### 読解用抜粋
· · · ·

報告 平和を求める8・15集会




 2012年8月15日大宮教会で行われました「平和を求める8・15集会」において、沖縄教区の金城重明牧師による「強制集団死からキリストに生かされて」との講演をお聞きしました。以下はその内容の概略です。先生は80歳を超えて居られますが、お元気に御自身の凄惨な御体験から「平和」を訴えられました。
 この講演から私達の生きる糧が与えられることを願ってやみません。
                         埼玉地区社会委員会
                              本間一秀

講演「強制集団死からキリストに生かされて」
                         沖縄教区 金城重明牧師

1. 沖縄戦の実態
 米軍の座間味島、慶留間島への上陸は1945年3月26日、渡嘉敷島への上陸は3月27日そして沖縄本島への上陸は年4月1日であった。それからさらに激しい戦争に沖縄は巻き込まれた。

· · · ·

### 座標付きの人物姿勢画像
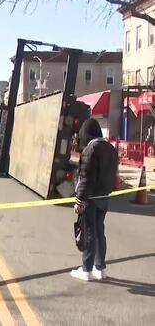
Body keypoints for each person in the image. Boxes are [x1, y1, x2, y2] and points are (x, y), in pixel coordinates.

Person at [71, 118, 118, 281]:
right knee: (99, 232)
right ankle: (100, 268)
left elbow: (85, 178)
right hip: (104, 197)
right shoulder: (111, 149)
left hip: (90, 197)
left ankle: (86, 269)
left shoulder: (90, 149)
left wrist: (79, 200)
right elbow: (114, 176)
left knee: (89, 232)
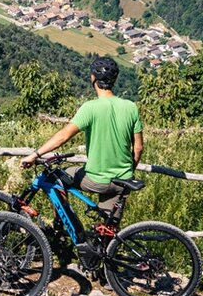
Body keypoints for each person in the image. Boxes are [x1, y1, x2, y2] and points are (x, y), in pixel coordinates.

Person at [24, 56, 143, 224]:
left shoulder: (90, 108)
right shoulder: (131, 107)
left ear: (93, 78)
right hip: (123, 180)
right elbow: (138, 148)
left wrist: (35, 154)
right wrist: (127, 171)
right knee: (107, 231)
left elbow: (63, 136)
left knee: (54, 176)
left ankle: (64, 224)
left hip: (96, 180)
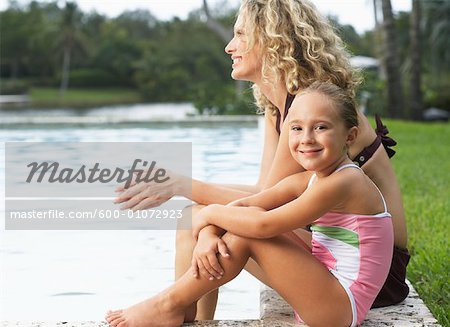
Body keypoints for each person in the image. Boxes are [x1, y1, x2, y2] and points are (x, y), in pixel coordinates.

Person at [114, 0, 409, 319]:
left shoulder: (316, 109)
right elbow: (263, 193)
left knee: (220, 223)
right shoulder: (283, 110)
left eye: (240, 34)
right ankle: (187, 316)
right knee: (195, 218)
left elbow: (261, 211)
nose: (229, 47)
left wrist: (188, 191)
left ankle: (168, 308)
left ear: (272, 38)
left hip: (372, 275)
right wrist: (202, 213)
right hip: (330, 255)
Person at [106, 81, 394, 327]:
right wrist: (207, 230)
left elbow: (265, 224)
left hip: (339, 306)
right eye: (296, 128)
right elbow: (247, 206)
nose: (306, 138)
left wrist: (212, 217)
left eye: (320, 127)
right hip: (321, 282)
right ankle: (188, 310)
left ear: (350, 135)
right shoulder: (308, 179)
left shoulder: (346, 181)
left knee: (247, 232)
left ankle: (167, 303)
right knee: (195, 216)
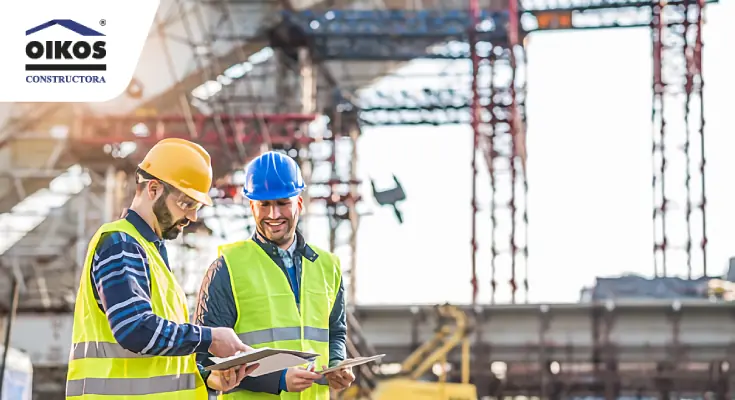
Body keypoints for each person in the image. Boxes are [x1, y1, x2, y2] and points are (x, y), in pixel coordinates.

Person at [66, 138, 257, 399]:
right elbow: (134, 329)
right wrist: (209, 338)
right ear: (153, 189)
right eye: (186, 204)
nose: (192, 217)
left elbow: (156, 363)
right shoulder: (121, 243)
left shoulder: (149, 251)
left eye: (197, 207)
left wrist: (208, 378)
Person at [194, 151, 355, 399]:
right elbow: (207, 359)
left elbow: (336, 331)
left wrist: (337, 363)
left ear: (299, 204)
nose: (273, 215)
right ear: (252, 207)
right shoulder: (228, 267)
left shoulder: (328, 265)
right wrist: (277, 380)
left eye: (282, 203)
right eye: (264, 205)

· · · ·

### 理解度チェック
1) 報告文にある「この講演から私達の生きる糧が与えられることを願ってやみません。」という一文を英語に訳してください。
2) 報告文によると、米軍が渡嘉敷島に上陸したのはいつか。
3) 報告文の内容を2文でまとめること。

### 課題の解答
1) We earnestly hope that this lecture will give us sustenance for our lives.

2) 1945年3月27日。

3) 2012年8月15日に大宮教会で行われた「平和を求める8・15集会」で、沖縄教区の金城重明牧師が「強制集団死からキリストに生かされて」と題して講演し、自身の凄惨な体験から平和を訴えた。講演の最初の節「沖縄戦の実態」では、1945年3月の米軍による座間味島・慶留間島・渡嘉敷島への上陸とそれに続く沖縄本島への上陸が語られ、その後沖縄がさらに激しい戦争に巻き込まれたことが述べられている。